Polqar refused to let go of freedom. He leaned on the great Jewish thinker Maimonides (1138–1204), who taught that God’s knowledge and human knowledge have nothing in common. It’s a mistake to imagine God’s mind works like a super-powerful version of ours. So the fact that God knows something doesn’t force it to happen the way a train forces itself onto a track.

Then Polqar sharpened his argument. He said that material bodies—like stars, planets, or even the chemicals in your brain—cannot determine the actions of your intellectual soul, because the soul is not made of matter. Only immaterial things, like the separate intellects (the minds that move the heavenly spheres), can influence it. Astrology is nonsense, he concluded, because stars are material, and matter cannot boss around a non-material mind. Of course, Abner shot back: if separate intellects are immaterial, couldn’t they force your soul too? Polqar narrowed his claim: he was only fighting the idea that heavenly bodies determine your choices. The real influence on your intellect comes from your own effort in studying the sciences—and that is a kind of freedom.

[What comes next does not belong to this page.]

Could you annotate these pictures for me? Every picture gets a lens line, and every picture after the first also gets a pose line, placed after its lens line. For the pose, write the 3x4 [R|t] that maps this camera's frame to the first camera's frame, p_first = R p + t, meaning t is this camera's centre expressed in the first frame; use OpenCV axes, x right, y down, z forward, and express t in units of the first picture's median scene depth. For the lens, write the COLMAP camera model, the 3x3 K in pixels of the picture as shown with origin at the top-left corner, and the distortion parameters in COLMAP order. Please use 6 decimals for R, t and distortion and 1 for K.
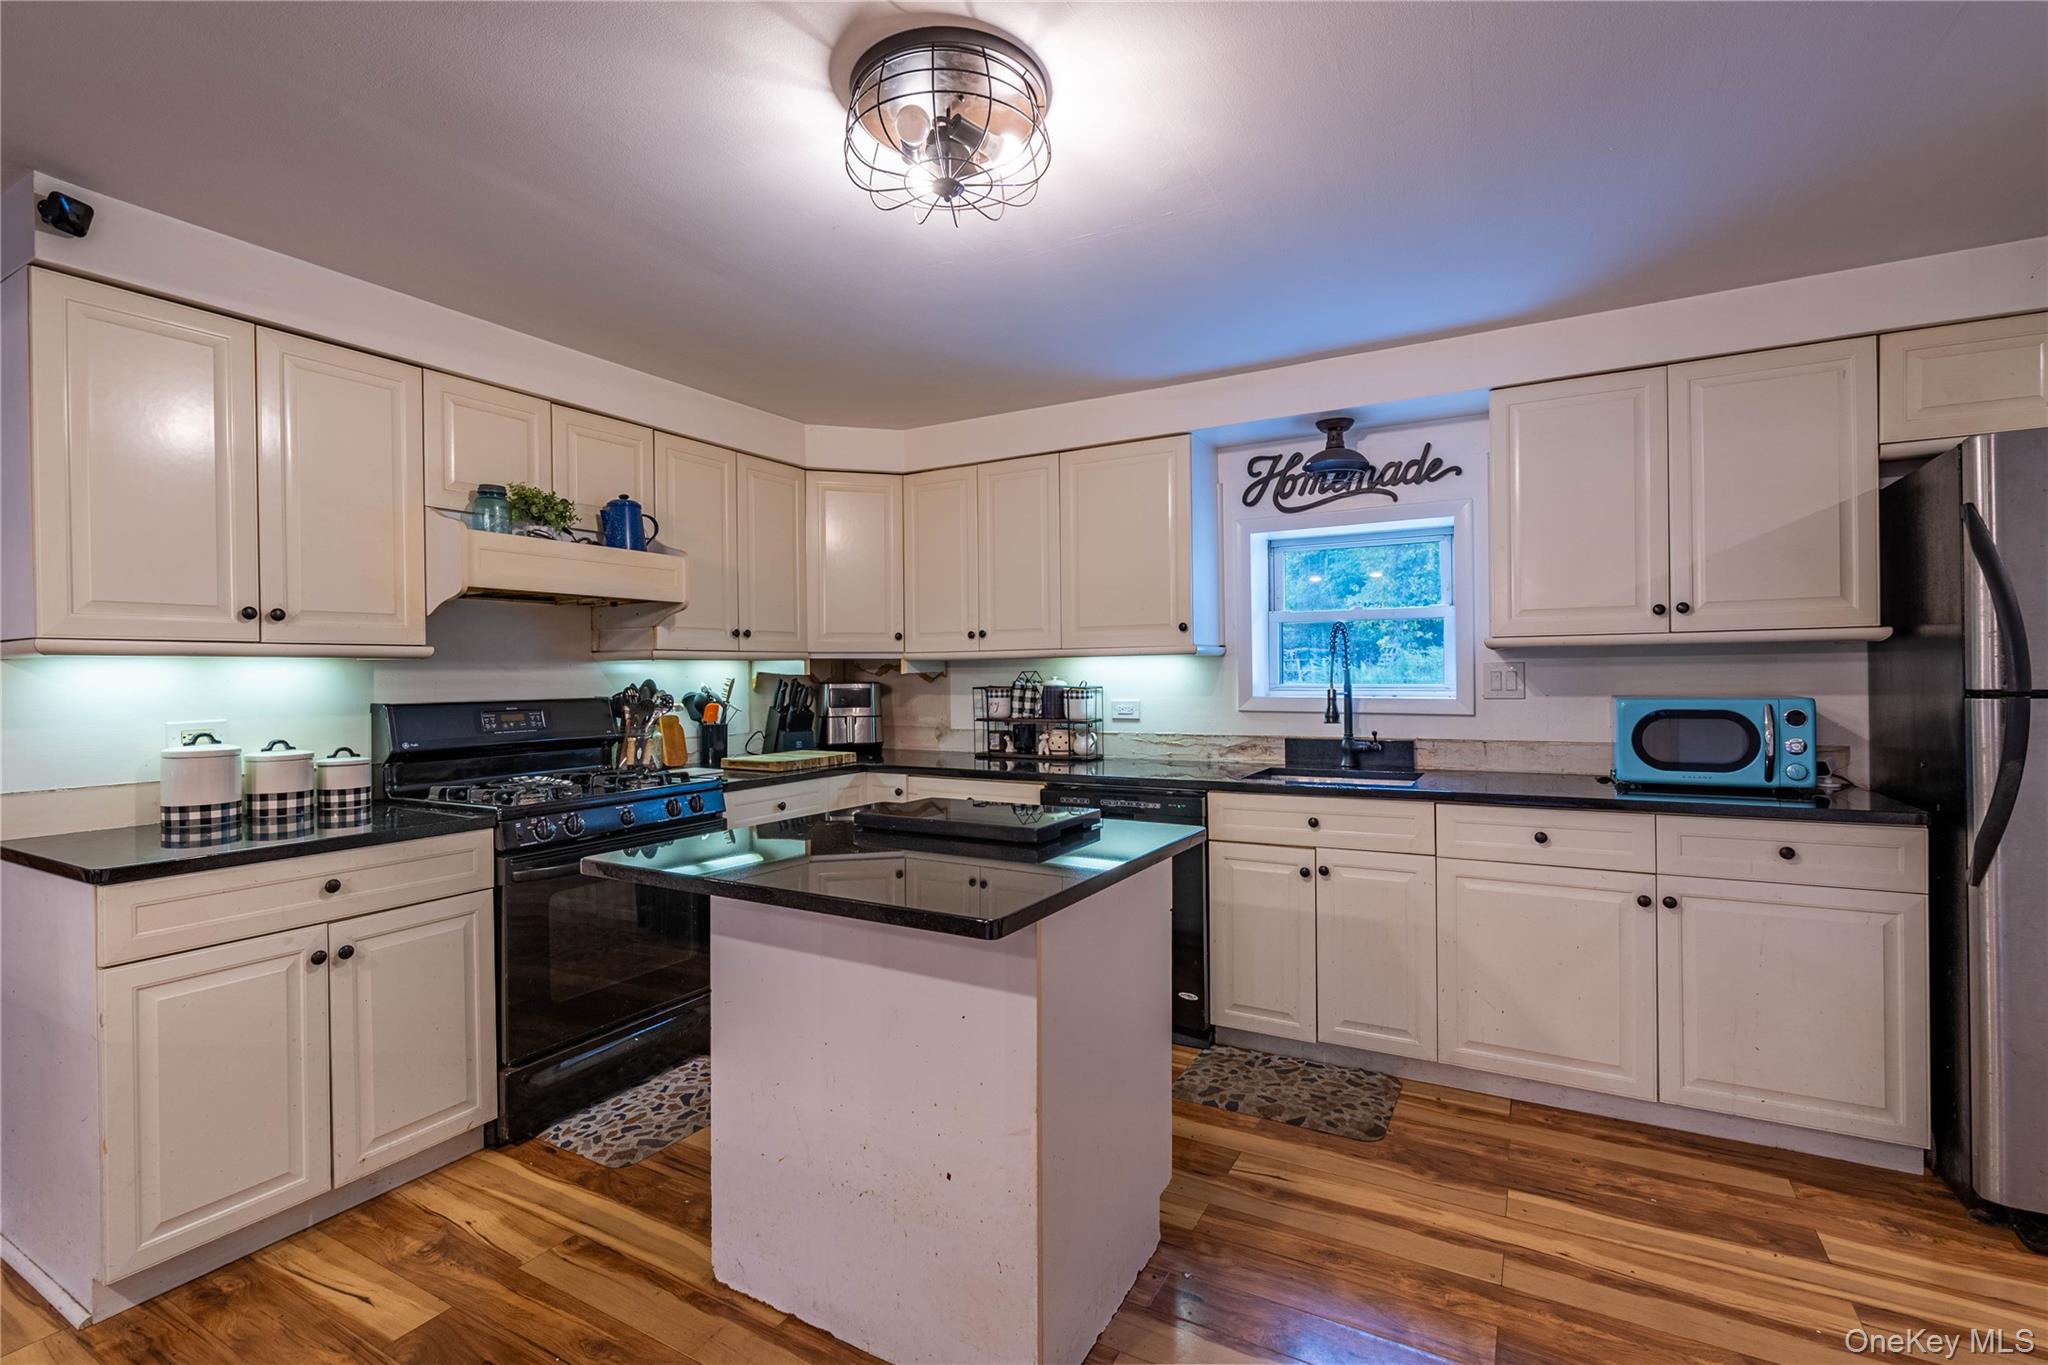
lens RADIAL K [[926.5, 0, 1018.3], [0, 926.5, 674.9], [0, 0, 1]] dist [-0.008477, 0.005166]
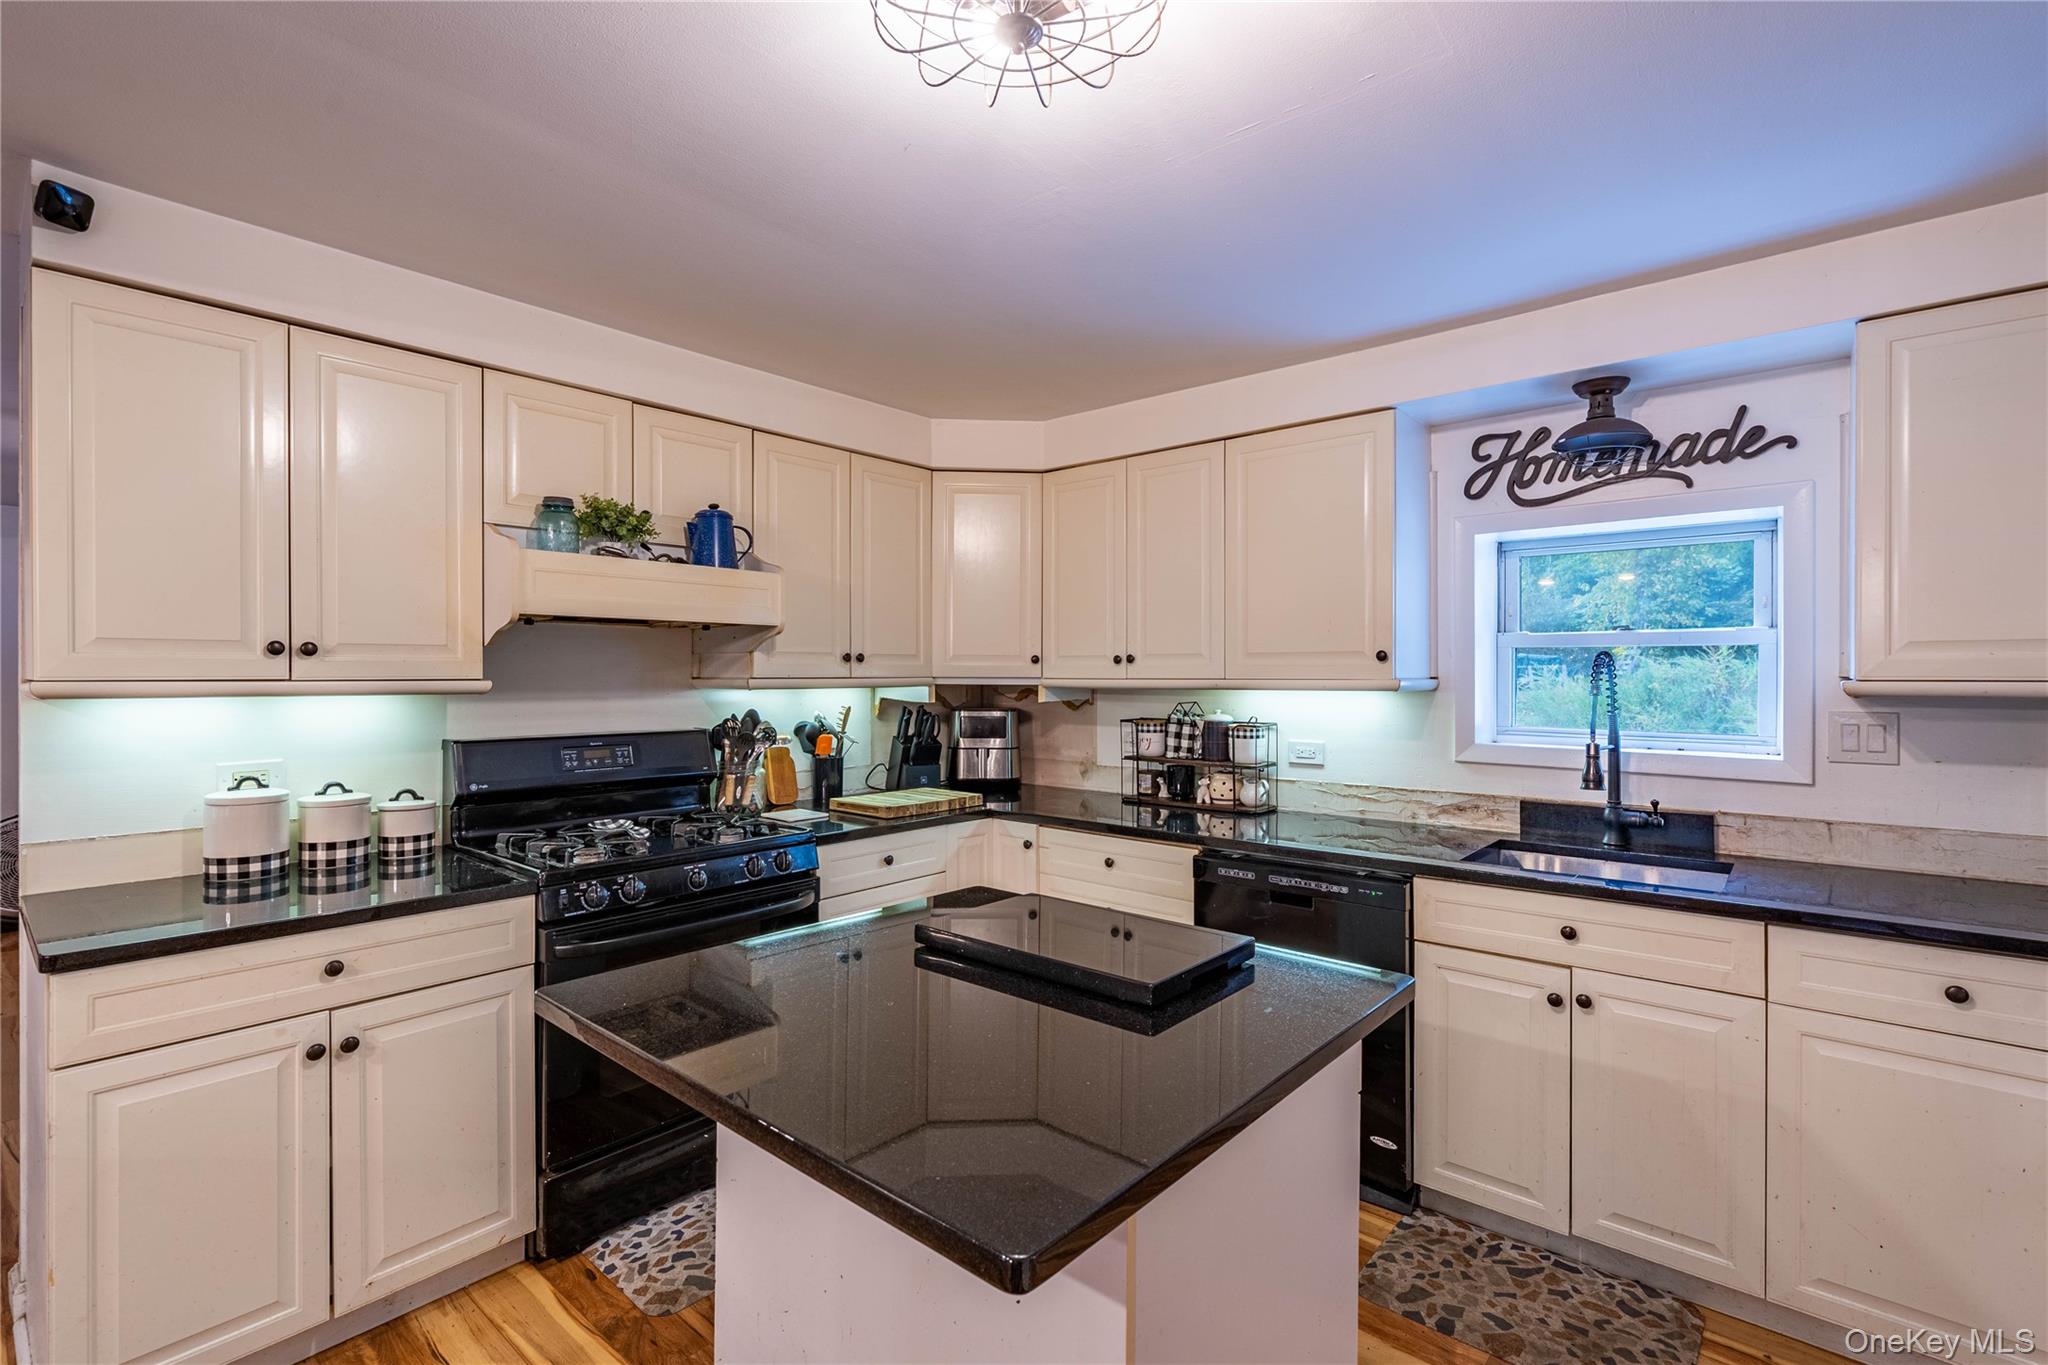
lens RADIAL K [[926.5, 0, 1018.3], [0, 926.5, 674.9], [0, 0, 1]] dist [-0.008477, 0.005166]
pose [[0.980669, 0.011470, -0.195340, 0.032443], [-0.011497, 0.999933, 0.000997, -0.036128], [0.195338, 0.001268, 0.980735, 0.191051]]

He also used a crisp thought experiment. Natural things, like fire rising or a stone falling, always behave the same way. There’s no “maybe.” But human beings clearly do opposite things at different times—you can eat the apple or leave it, speak kindly or lash out. If all your actions were as fixed as a falling stone, what would be the difference between your soul and a machine? The distinction would vanish, and with it any reason to hold people responsible for their deeds.

There’s a twist, though. Polqar admitted that only people who actively use their intellect are truly free. Most people, he thought, are driven by desires like animals, not really choosing. Even the wise person, who constantly follows reason, might seem to have no choice but to do the rational thing. Polqar probably saw this not as a prison but as the highest form of freedom—living in harmony with the deepest part of yourself.

Why a Seven-Hundred-Year-Old Debate Still Prods You

You feel like you’re choosing, but is the feeling a clue—or a trick?

You might never argue about the Trinity or the messiah, but the questions Polqar and Abner wrestled haven’t gone away. Every time you wonder, “Could I really have done something different just now?” you step into the same arena. If a supercomputer could map every particle in your brain and predict your next move with perfect accuracy, would your sense of choosing be a genuine power or a comfortable illusion? And if your choices were never really free, would it be fair to praise or punish anyone—including yourself?

Polqar’s deeper lesson isn’t about picking a side. It’s about what it means to defend a belief. He didn’t just shout, “You’re wrong!” He drew a line between ideas that fit the demands of reason and ideas that don’t. He tried to build a method for reading ancient texts that didn’t trap him in every passing legend. He looked at the world around him—the exile, the ruined Temple—and let reality push back against comfortable claims.

That kind of thinking takes courage, especially when the person arguing against you used to be your teacher. Polqar shows that philosophy isn’t a dusty museum. It’s a set of tools you can use when someone challenges what you hold most dear—tools that ask not just “What do I believe?” but “Why should anyone believe it?”

Think about it

  1. If a scientist could predict every choice you will ever make, would it still be fair to blame you for a selfish act—or to praise you for a brave one?
  2. Polqar thought only people who use their reason are truly free. Do you think a small child who acts on impulse is less free than a careful thinker?
  3. When someone uses your own favorite stories or traditions to argue against you, how can you tell the difference between a fair reading and a twist that tricks you?